🤖 AI Summary
This work addresses the challenge of identifying robust predictors when distribution shifts arise from latent confounders and proxy variables violate the completeness assumption. To characterize the set of indistinguishable confounding structures under imperfect proxies, the authors introduce Latent Equivalence Classes (LECs). They establish a weaker cross-domain mixture weight rank condition that enables point identification of the robust predictor. Furthermore, they propose a novel Proximal Quasi-Bayesian Active Learning framework (PQAL) to efficiently select the minimal number of source domains necessary to satisfy the identification condition. Experiments on synthetic and semi-synthetic dSprites datasets demonstrate that the proposed method accurately recovers robust predictors and significantly outperforms baseline approaches across various distribution shifts.
📝 Abstract
Addressing the domain adaptation problem becomes more challenging when distribution shifts across domains stem from latent confounders that affect both covariates and outcomes.
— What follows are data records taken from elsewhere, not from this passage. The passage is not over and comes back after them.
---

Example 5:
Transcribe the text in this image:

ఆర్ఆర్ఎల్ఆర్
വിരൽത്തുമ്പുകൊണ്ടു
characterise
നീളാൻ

Existing proxy-based approaches that address latent shift rely on a strong completeness assumption to uniquely determine (point-identify) a robust predictor. Completeness requires that proxies have sufficient information about variations in latent confounders. For imperfect proxies the mapping from confounders to the space of proxy distributions is non-injective, and multiple latent confounder values can generate the same proxy distribution. This breaks the completeness assumption and observed data are consistent with multiple potential predictors (set-identified). To address this, we introduce latent equivalent classes (LECs). LECs are defined as groups of latent confounders that induce the same conditional proxy distribution. We show that point-identification for the robust predictor remains achievable as long as multiple domains differ sufficiently in how they mix proxy-induced LECs to form the robust predictor. This domain diversity condition is formalized as a cross-domain rank condition on the mixture weights, which is substantially weaker assumption than completeness. We introduce the Proximal Quasi-Bayesian Active learning (PQAL) framework, which actively queries a minimal set of diverse domains that satisfy this rank condition. PQAL can efficiently recover the point-identified predictor, demonstrates robustness to varying degrees of shift and outperforms previous methods on synthetic data and semi-synthetic dSprites dataset.